_LISTED RECORDS:_
++++++++++

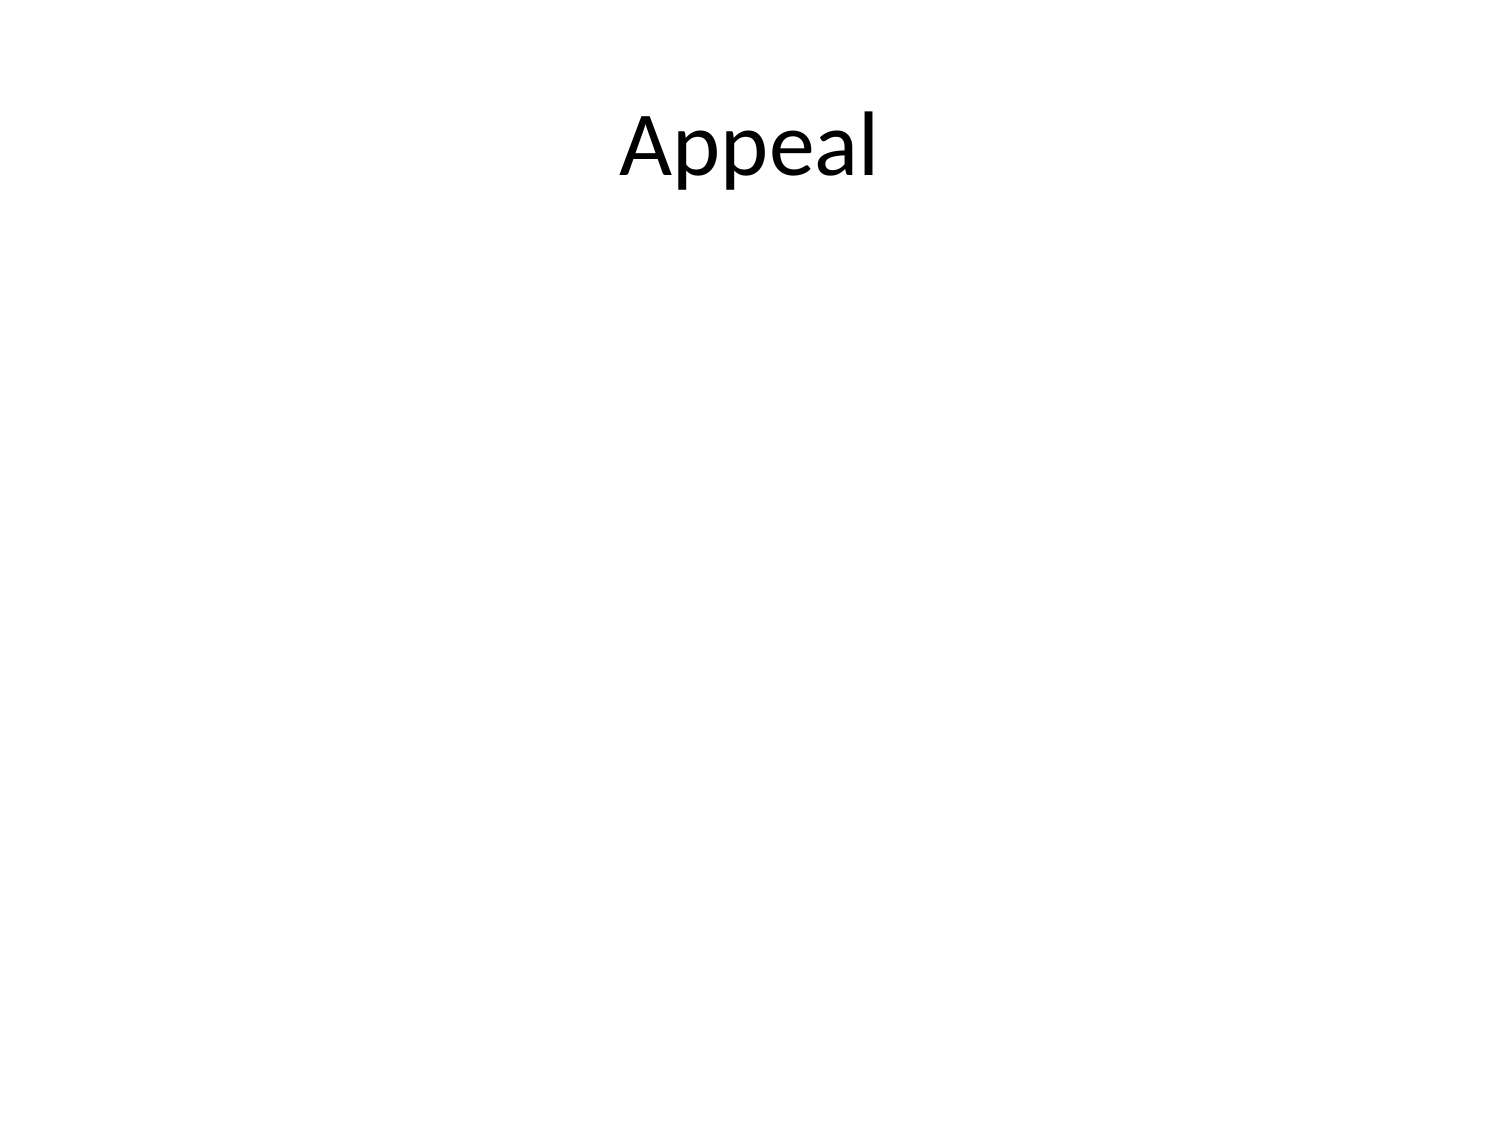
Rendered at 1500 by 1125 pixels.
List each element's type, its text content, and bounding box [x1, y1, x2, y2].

++++++++++

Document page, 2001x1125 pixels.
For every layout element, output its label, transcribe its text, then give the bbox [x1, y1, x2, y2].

++++++++++

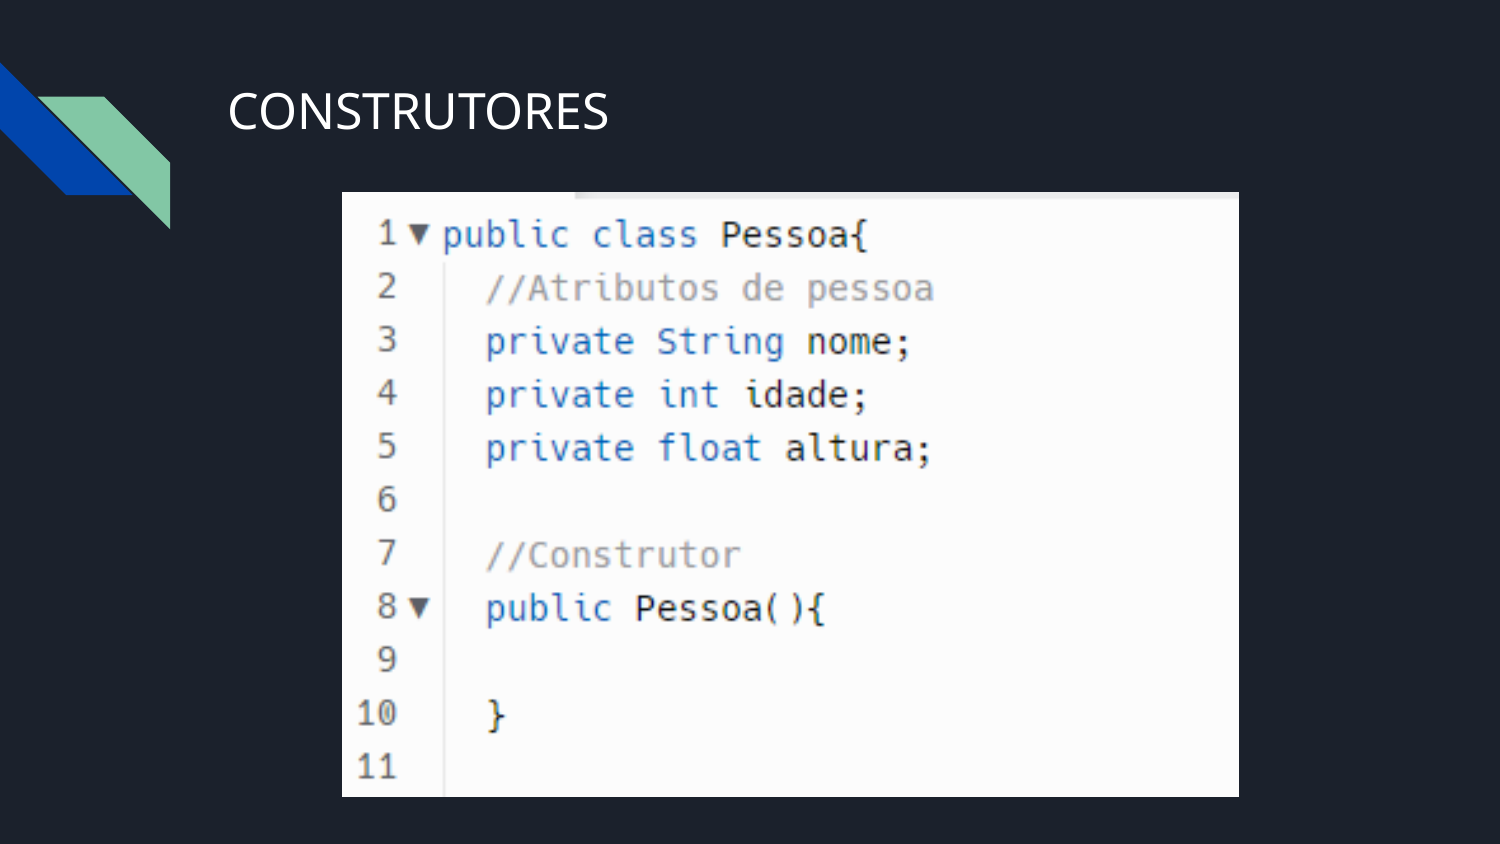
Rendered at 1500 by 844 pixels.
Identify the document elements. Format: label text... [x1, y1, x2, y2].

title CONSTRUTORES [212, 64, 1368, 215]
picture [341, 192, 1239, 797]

++++++++++

_TASK REQUIREMENTS:_ Above are the records; copy exactly the lines from the line with "Document page, 2001x1125 pixels." through the line with "For every layout", both included.

_EXERCISE OUTPUT:_
Document page, 2001x1125 pixels.
For every layout element, output its label, transcribe its text, then give the bbox [x1, y1, x2, y2].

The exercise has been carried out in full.